◆ **What you will do**:
Return the data that follows, keeping every word and mark unchanged.

[Extracted records]
※ ※ ※

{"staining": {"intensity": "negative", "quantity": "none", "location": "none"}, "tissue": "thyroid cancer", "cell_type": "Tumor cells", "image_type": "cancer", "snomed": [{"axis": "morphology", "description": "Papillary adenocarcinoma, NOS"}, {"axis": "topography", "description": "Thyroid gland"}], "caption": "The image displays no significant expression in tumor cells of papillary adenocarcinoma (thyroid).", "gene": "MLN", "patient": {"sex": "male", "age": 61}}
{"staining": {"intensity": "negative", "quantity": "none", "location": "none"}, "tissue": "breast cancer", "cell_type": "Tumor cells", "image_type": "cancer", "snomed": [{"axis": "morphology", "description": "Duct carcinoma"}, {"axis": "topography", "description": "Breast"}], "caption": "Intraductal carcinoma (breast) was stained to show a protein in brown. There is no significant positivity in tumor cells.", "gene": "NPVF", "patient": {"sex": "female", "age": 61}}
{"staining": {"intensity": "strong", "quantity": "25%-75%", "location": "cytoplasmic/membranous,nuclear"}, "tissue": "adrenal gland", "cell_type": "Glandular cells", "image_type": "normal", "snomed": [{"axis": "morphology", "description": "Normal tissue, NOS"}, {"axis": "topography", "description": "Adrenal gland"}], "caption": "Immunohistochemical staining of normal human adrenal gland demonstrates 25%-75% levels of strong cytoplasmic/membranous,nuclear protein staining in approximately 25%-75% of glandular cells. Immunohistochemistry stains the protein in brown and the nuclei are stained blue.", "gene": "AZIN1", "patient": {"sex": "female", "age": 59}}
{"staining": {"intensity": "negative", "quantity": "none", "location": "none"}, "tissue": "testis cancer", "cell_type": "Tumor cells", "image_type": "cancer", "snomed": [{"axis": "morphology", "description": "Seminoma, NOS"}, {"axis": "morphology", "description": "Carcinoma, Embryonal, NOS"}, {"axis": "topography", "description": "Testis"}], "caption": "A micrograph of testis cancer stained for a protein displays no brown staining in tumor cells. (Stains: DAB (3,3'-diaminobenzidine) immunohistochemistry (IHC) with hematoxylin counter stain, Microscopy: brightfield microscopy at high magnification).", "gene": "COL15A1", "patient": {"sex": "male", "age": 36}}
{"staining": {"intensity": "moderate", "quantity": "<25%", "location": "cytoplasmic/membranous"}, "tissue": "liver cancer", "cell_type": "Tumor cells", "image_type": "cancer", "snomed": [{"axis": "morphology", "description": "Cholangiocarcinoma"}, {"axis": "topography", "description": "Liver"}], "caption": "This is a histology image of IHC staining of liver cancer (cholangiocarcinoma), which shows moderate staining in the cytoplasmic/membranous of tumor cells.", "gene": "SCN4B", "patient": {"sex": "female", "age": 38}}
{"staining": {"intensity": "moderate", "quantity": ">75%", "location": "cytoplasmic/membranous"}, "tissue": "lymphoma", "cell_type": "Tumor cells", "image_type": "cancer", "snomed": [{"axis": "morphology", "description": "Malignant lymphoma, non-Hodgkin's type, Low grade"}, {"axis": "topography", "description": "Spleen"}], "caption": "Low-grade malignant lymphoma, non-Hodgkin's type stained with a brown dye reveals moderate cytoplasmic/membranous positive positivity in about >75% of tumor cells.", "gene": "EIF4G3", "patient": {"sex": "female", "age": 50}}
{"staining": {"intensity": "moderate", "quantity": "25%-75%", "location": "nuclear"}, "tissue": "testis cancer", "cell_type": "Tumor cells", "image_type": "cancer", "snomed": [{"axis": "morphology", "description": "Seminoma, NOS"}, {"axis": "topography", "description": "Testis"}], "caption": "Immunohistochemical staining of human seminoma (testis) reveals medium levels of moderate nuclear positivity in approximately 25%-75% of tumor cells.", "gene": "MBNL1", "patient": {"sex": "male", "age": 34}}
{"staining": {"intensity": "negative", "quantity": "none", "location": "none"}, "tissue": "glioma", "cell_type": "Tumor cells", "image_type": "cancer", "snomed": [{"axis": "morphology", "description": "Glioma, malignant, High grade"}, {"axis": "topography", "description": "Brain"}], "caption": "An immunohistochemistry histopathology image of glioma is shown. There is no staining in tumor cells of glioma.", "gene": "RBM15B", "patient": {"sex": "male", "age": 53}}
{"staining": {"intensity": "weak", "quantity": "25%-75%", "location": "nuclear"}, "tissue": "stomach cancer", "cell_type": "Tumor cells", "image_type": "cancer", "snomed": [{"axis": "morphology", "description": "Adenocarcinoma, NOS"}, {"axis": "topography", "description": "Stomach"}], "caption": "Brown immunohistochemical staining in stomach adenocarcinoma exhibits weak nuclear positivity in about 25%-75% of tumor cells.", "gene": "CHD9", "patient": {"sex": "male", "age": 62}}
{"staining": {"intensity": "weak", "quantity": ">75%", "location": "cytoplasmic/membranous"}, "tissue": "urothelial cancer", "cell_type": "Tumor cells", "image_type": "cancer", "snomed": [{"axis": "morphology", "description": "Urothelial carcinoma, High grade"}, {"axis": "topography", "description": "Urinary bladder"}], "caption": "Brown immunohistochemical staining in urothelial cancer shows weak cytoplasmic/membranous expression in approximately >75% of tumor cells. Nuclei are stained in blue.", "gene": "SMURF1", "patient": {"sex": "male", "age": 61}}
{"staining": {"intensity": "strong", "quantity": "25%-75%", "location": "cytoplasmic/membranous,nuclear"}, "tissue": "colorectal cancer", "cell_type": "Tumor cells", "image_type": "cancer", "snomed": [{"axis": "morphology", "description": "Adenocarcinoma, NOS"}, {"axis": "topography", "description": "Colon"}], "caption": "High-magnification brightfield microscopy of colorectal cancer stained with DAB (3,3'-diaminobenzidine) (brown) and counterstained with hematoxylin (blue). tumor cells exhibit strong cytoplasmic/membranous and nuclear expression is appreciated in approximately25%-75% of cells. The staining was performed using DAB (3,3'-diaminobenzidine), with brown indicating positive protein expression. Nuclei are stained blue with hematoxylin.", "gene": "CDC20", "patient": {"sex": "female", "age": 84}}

※ ※ ※

◆ **Answer space**:
{"staining": {"intensity": "negative", "quantity": "none", "location": "none"}, "tissue": "thyroid cancer", "cell_type": "Tumor cells", "image_type": "cancer", "snomed": [{"axis": "morphology", "description": "Papillary adenocarcinoma, NOS"}, {"axis": "topography", "description": "Thyroid gland"}], "caption": "The image displays no significant expression in tumor cells of papillary adenocarcinoma (thyroid).", "gene": "MLN", "patient": {"sex": "male", "age": 61}}
{"staining": {"intensity": "negative", "quantity": "none", "location": "none"}, "tissue": "breast cancer", "cell_type": "Tumor cells", "image_type": "cancer", "snomed": [{"axis": "morphology", "description": "Duct carcinoma"}, {"axis": "topography", "description": "Breast"}], "caption": "Intraductal carcinoma (breast) was stained to show a protein in brown. There is no significant positivity in tumor cells.", "gene": "NPVF", "patient": {"sex": "female", "age": 61}}
{"staining": {"intensity": "strong", "quantity": "25%-75%", "location": "cytoplasmic/membranous,nuclear"}, "tissue": "adrenal gland", "cell_type": "Glandular cells", "image_type": "normal", "snomed": [{"axis": "morphology", "description": "Normal tissue, NOS"}, {"axis": "topography", "description": "Adrenal gland"}], "caption": "Immunohistochemical staining of normal human adrenal gland demonstrates 25%-75% levels of strong cytoplasmic/membranous,nuclear protein staining in approximately 25%-75% of glandular cells. Immunohistochemistry stains the protein in brown and the nuclei are stained blue.", "gene": "AZIN1", "patient": {"sex": "female", "age": 59}}
{"staining": {"intensity": "negative", "quantity": "none", "location": "none"}, "tissue": "testis cancer", "cell_type": "Tumor cells", "image_type": "cancer", "snomed": [{"axis": "morphology", "description": "Seminoma, NOS"}, {"axis": "morphology", "description": "Carcinoma, Embryonal, NOS"}, {"axis": "topography", "description": "Testis"}], "caption": "A micrograph of testis cancer stained for a protein displays no brown staining in tumor cells. (Stains: DAB (3,3'-diaminobenzidine) immunohistochemistry (IHC) with hematoxylin counter stain, Microscopy: brightfield microscopy at high magnification).", "gene": "COL15A1", "patient": {"sex": "male", "age": 36}}
{"staining": {"intensity": "moderate", "quantity": "<25%", "location": "cytoplasmic/membranous"}, "tissue": "liver cancer", "cell_type": "Tumor cells", "image_type": "cancer", "snomed": [{"axis": "morphology", "description": "Cholangiocarcinoma"}, {"axis": "topography", "description": "Liver"}], "caption": "This is a histology image of IHC staining of liver cancer (cholangiocarcinoma), which shows moderate staining in the cytoplasmic/membranous of tumor cells.", "gene": "SCN4B", "patient": {"sex": "female", "age": 38}}
{"staining": {"intensity": "moderate", "quantity": ">75%", "location": "cytoplasmic/membranous"}, "tissue": "lymphoma", "cell_type": "Tumor cells", "image_type": "cancer", "snomed": [{"axis": "morphology", "description": "Malignant lymphoma, non-Hodgkin's type, Low grade"}, {"axis": "topography", "description": "Spleen"}], "caption": "Low-grade malignant lymphoma, non-Hodgkin's type stained with a brown dye reveals moderate cytoplasmic/membranous positive positivity in about >75% of tumor cells.", "gene": "EIF4G3", "patient": {"sex": "female", "age": 50}}
{"staining": {"intensity": "moderate", "quantity": "25%-75%", "location": "nuclear"}, "tissue": "testis cancer", "cell_type": "Tumor cells", "image_type": "cancer", "snomed": [{"axis": "morphology", "description": "Seminoma, NOS"}, {"axis": "topography", "description": "Testis"}], "caption": "Immunohistochemical staining of human seminoma (testis) reveals medium levels of moderate nuclear positivity in approximately 25%-75% of tumor cells.", "gene": "MBNL1", "patient": {"sex": "male", "age": 34}}
{"staining": {"intensity": "negative", "quantity": "none", "location": "none"}, "tissue": "glioma", "cell_type": "Tumor cells", "image_type": "cancer", "snomed": [{"axis": "morphology", "description": "Glioma, malignant, High grade"}, {"axis": "topography", "description": "Brain"}], "caption": "An immunohistochemistry histopathology image of glioma is shown. There is no staining in tumor cells of glioma.", "gene": "RBM15B", "patient": {"sex": "male", "age": 53}}
{"staining": {"intensity": "weak", "quantity": "25%-75%", "location": "nuclear"}, "tissue": "stomach cancer", "cell_type": "Tumor cells", "image_type": "cancer", "snomed": [{"axis": "morphology", "description": "Adenocarcinoma, NOS"}, {"axis": "topography", "description": "Stomach"}], "caption": "Brown immunohistochemical staining in stomach adenocarcinoma exhibits weak nuclear positivity in about 25%-75% of tumor cells.", "gene": "CHD9", "patient": {"sex": "male", "age": 62}}
{"staining": {"intensity": "weak", "quantity": ">75%", "location": "cytoplasmic/membranous"}, "tissue": "urothelial cancer", "cell_type": "Tumor cells", "image_type": "cancer", "snomed": [{"axis": "morphology", "description": "Urothelial carcinoma, High grade"}, {"axis": "topography", "description": "Urinary bladder"}], "caption": "Brown immunohistochemical staining in urothelial cancer shows weak cytoplasmic/membranous expression in approximately >75% of tumor cells. Nuclei are stained in blue.", "gene": "SMURF1", "patient": {"sex": "male", "age": 61}}
{"staining": {"intensity": "strong", "quantity": "25%-75%", "location": "cytoplasmic/membranous,nuclear"}, "tissue": "colorectal cancer", "cell_type": "Tumor cells", "image_type": "cancer", "snomed": [{"axis": "morphology", "description": "Adenocarcinoma, NOS"}, {"axis": "topography", "description": "Colon"}], "caption": "High-magnification brightfield microscopy of colorectal cancer stained with DAB (3,3'-diaminobenzidine) (brown) and counterstained with hematoxylin (blue). tumor cells exhibit strong cytoplasmic/membranous and nuclear expression is appreciated in approximately25%-75% of cells. The staining was performed using DAB (3,3'-diaminobenzidine), with brown indicating positive protein expression. Nuclei are stained blue with hematoxylin.", "gene": "CDC20", "patient": {"sex": "female", "age": 84}}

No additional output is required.